Amore e morte, disperazione e dignità, paura e coraggio del popolo ucraino: sono soltanto alcuni lati della stessa medaglia raccontati attraverso le sue struggenti immagini da Fausto Romano Maniglia, fotografo e reporter originario di Buonabitacolo, nel Vallo di Diano, che da alcuni giorni si trova in zona di guerra. E così, come un pugno nello stomaco, le foto di Romano ci raccontano una realtà che qualcuno, dal comodo salotto di casa, ancora fatica a comprendere.
Da un lato l’amore: la foto dell’ultimo bacio alla stazione tra una ragazza che sta per salire sul treno verso la salvezza, e il soldato ucraino che invece torna indietro a combattere. Dall’altro lato la morte: la foto straziante del funerale di un altro soldato, che forse soltanto qualche giorno prima aveva salutato allo stesso modo la propria donna.
Abbiamo raggiunto telefonicamente Romano, certi che la sua testimonianza possa essere molto significativa.
Prima di tutto come stai? e come hai fatto ad arrivare in Ucraina?
Sto bene, grazie. Sono arrivato qui prendendo un pullman presso l’Autogrill di Sala Consilina, ci ho messo più di 40 ore. Eravamo soltanto in quattro persone a bordo, ma era pieno di aiuti umanitari. Abbiamo attraversato l’Ungheria e sono entrato dal confine ungherese. Attualmente mi trovo a Leopoli, città ancora «viva» al momento e che, secondo me, è l’ultimo baluardo per il popolo ucraino. Si tratta di una città strategica e molto importante come punto logistico; ora si teme un imminente attacco, proprio per interrompere questo collegamento con l’Europa.
Cosa vuoi documentare in particolare?
Sto cercando, attraverso la mia macchina fotografica, di raccontare il dramma vissuto dai cittadini Ucraini. Si sono ritrovati improvvisamente senza niente, a dover abbandonare non soltanto casa ma anche il proprio Paese. E senza avere una destinazione ben precisa: stanno vivendo un vero e proprio inferno. Ovviamente quelli costretti a lasciare l’Ucraina sono per lo più donne, bambini e anziani, perché gli uomini dai 18 ai 60 anni restano a combattere.

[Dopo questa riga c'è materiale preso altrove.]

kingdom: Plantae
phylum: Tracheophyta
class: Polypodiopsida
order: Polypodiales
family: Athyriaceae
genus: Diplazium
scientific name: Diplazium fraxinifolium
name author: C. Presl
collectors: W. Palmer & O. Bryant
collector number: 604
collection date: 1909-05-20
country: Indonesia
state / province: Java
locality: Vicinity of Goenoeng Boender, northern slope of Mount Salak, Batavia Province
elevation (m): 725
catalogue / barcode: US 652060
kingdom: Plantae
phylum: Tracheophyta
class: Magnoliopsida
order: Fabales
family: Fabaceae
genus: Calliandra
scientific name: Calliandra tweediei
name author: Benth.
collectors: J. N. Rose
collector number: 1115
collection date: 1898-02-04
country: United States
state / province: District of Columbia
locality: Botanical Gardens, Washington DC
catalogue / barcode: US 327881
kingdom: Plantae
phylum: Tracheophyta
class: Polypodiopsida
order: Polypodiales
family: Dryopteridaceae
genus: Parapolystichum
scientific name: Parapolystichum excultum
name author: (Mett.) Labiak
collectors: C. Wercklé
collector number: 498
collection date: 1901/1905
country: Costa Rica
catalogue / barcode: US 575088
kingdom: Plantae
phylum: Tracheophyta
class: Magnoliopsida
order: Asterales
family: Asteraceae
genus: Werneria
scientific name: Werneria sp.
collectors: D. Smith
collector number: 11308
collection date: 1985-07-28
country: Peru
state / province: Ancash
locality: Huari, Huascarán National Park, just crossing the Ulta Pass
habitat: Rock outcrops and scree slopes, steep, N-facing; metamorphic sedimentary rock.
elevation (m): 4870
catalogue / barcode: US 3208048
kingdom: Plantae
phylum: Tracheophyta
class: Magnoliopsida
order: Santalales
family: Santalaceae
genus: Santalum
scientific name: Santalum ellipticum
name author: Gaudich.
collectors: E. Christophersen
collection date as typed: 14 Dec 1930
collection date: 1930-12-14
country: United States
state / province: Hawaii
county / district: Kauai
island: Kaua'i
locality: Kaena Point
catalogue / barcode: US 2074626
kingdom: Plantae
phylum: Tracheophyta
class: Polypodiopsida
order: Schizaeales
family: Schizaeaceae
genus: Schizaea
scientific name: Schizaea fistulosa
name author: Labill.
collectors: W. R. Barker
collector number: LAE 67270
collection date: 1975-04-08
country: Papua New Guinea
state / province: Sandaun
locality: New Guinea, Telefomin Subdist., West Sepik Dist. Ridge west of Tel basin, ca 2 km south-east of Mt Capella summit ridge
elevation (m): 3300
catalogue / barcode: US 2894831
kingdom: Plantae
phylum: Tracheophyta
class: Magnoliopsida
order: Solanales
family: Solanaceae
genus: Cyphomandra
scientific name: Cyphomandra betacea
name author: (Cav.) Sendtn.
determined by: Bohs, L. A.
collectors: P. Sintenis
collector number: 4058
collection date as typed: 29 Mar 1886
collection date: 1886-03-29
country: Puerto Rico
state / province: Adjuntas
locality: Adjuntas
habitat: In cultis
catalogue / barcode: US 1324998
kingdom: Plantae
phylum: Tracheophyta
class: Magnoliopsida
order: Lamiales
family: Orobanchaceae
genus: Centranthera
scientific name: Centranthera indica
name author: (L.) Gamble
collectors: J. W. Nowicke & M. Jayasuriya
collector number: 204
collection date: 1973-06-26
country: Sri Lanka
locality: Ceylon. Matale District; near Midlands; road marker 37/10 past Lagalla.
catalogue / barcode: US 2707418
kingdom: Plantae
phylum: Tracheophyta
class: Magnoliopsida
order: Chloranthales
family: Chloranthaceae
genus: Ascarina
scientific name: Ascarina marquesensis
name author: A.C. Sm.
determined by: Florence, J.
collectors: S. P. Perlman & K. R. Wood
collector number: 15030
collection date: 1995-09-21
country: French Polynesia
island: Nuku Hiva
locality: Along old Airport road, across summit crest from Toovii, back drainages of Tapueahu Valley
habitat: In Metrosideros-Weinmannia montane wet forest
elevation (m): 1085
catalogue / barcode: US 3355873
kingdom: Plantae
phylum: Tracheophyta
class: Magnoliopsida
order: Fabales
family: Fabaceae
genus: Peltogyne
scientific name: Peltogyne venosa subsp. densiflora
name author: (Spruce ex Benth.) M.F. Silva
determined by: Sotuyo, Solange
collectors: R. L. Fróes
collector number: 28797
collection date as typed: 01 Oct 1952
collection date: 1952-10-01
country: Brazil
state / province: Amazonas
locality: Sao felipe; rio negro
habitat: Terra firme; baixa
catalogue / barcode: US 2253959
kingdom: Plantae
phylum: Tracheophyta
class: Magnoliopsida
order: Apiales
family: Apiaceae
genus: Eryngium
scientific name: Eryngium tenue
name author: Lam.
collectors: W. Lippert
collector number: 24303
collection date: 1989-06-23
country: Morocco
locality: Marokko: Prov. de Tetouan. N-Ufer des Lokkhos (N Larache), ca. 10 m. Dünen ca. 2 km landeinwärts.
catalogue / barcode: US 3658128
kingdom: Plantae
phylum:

Quali sono le tue prime impressioni, cosa ti ha colpito?
Sono stato per quattro giorni nella stazione di Leopoli, che è un centro di transito per tutte queste persone che stanno lasciando il Paese. Quello che mi ha colpito di più è vedere la paura negli occhi delle persone. Anziani, che riuscivano appena a camminare, provavano a raggiungere i treni verso la Polonia. È paradossale che si ripeta di nuovo la storia, anche se in modo inverso. Circa 80 anni erano treni della morte, ora sono treni della salvezza: ma sono sempre treni che partono verso la Polonia. Un’altra cosa che mi ha impressionato è la grande forza d’animo del popolo ucraino. Nonostante i giorni di cammino, la stanchezza e il freddo che devono sopportare (con le temperature che arrivano anche a -10), loro da un lato continuano a combattere sul fronte, e dall’altro lato (quelli che non possono) provano a mettersi in salvo e a sopravvivere.
Da un lato la disperazione, dall’altro la grande dignita’ del popolo ucraino
Sì, devo dire che è un popolo dignitosissimo, che sta dimostrando di avere una grande forza e un grande attaccamento alla propria terra.
Romano, una settimana fa eri a Buonabitacolo, ora sei in zona di guerra. stai correndo grandi rischi: qual è la molla che ti spinge ad essere lì?
Questo è il mio lavoro: amo raccontare i bisogni degli esseri umani, e cerco di far capire, attraverso le mie immagini, la sofferenza che alcune azioni causano nel mondo. Vorrei trasmettere questa consapevolezza a tutte le persone che vedranno le mie foto. Il mio è anche un piccolo gesto di solidarietà nei confronti del popolo ucraino, per la sofferenza che le persone stanno patendo. È questo che mi ha spinto a venire qui.